Aufgabe A:
Beantworten Sie bitte zum Auszug über Mark Haddons Roman diese Fragen:
(i) Wie alt ist George?
(ii) Was stellt der Hautarzt an Georges Hüfte fest?
(iii) Wie lautet der englische Originaltitel des Romans?
Aufgabe B: Führen Sie den Auszug über Mark Haddons Roman im selben Ton weiter, beginnend nach seinem letzten Satz.

Textauszug:
• • • • • • •

George entdeckt besagte Quadratzentimeter merkwürdig veränderter Haut auf seiner Hüfte. Sofort ist der 61-jährige davon überzeugt, an Hautkrebs erkrankt zu sein und sterben zu müssen. Der besagte "wunde Punkt" an Georges Hüfte gibt dem neuen Roman von Mark Haddon seinen Titel. Die Zweideutigkeit dieses wunden Punktes wird im englischen Originaltitel "A Spot of Bother" noch besser eingefangen, denn so ziemlich alle Figuren in der Geschichte haben mit einem wunden Punkt, einem Problem, einem Stein des Anstoßes in ihrem Leben zu kämpfen. George steigert sich immer weiter in seine Krebs-Panik hinein, auch nachdem ein Hautarzt ihm bescheinigt hat, dass es sich nur um ein harmloses Ekzem handelt. Er versinkt nicht nur in "harmlose" Depressionen - George droht ernsthaft den Verstand zu verlieren. Die chaotischen Vorbereitungen für Katies Hochzeit, Jamies Beziehungsstreit und Jeans Affäre, das alles spitzt sich immer weiter zu. Dieser ganz normale Familienwahnsinn hat äußerst komische, wahnwitzige Szenen, in denen Mark Haddon zu gewohnter Form aufläuft, so dass man stets mit einem lachenden und einem weinenden Auge umblättert. Am Ende des Buches darf der Leser immerhin aufatmen, obwohl es kein typisches Happy End gibt. Aber alle Figuren, so viel darf verraten werden, dürfen eine Art Katharsis durchmachen.

• • • • • • •

Bereitgestelltes Material:
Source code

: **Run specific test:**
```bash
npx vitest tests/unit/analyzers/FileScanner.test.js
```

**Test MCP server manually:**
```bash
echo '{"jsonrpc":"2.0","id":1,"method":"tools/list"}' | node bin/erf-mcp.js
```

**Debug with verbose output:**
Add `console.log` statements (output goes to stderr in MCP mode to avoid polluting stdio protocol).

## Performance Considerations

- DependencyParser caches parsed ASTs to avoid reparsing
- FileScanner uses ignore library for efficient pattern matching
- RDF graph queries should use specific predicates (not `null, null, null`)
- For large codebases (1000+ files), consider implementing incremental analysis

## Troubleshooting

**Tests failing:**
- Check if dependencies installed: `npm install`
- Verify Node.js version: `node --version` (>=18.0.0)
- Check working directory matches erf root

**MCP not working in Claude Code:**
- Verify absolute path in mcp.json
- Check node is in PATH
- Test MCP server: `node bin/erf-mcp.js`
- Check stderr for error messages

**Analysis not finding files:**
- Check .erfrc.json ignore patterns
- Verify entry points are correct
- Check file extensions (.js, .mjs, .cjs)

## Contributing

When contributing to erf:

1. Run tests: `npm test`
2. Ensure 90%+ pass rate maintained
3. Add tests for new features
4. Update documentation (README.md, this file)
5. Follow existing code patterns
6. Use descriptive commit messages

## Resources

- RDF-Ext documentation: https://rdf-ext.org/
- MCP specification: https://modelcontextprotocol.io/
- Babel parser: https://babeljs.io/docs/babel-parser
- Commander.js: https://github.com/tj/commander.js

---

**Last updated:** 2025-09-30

• • • • • • •

Lösung A:
(i) George ist 61 Jahre alt.
(ii) Der Hautarzt stellt fest, dass es sich nur um ein harmloses Ekzem handelt.
(iii) Der englische Originaltitel lautet "A Spot of Bother".

Lösung B:
Mark Haddon wurde für seinen bezaubernd-genialen Roman "Supergute Tage oder Die sonderbare Welt des Christopher Boone" von Kritikern und Lesern zu Recht gefeiert. "Der wunde Punkt" ist weniger bezaubernd, ebenso ernsthaft und scheint, wenn einem das Thema nicht liegt, streckenweise fast belanglos. Man braucht unbedingt Zugang zu der Romanfigur George, sonst bleibt der Roman mit seinen Ehe- und Beziehungsproblemen fast mittelmäßig. George aber reißt alles heraus und hebt das Buch auf ein schmerzhaft-gutes Niveau. Die Beschreibung, wie der ältere Mann langsam ins Bodenlose fällt, ist schmerzlich und traurig. Vor allem eine seitenlange, sehr detaillierte Szene, in der George sich selbst verstümmelt, geht ans Herz und ist in ihrer Intensität kaum geeignet für Leute, die selbst mit Depressionen kämpfen. Die anderen Hauptpersonen - Katie, Jamie und Jean - sind nicht weniger gut beschrieben, bloß müssen sie hinter Georges raumgreifender Entwicklung zwangsweise etwas zurückstecken. Mark Haddon hat jedes Familienmitglied und seinen wunden Punkt ausgezeichnet charakterisiert. Er wechselt oft die Erzählperspektive und lässt den Leser so abwechselnd Kapitel für Kapitel am Seelenleben jeder einzelnen Person teilhaben. So wird unter anderem deutlich, wie unterschiedlich Sichtweisen von ein und derselben Sache sein können.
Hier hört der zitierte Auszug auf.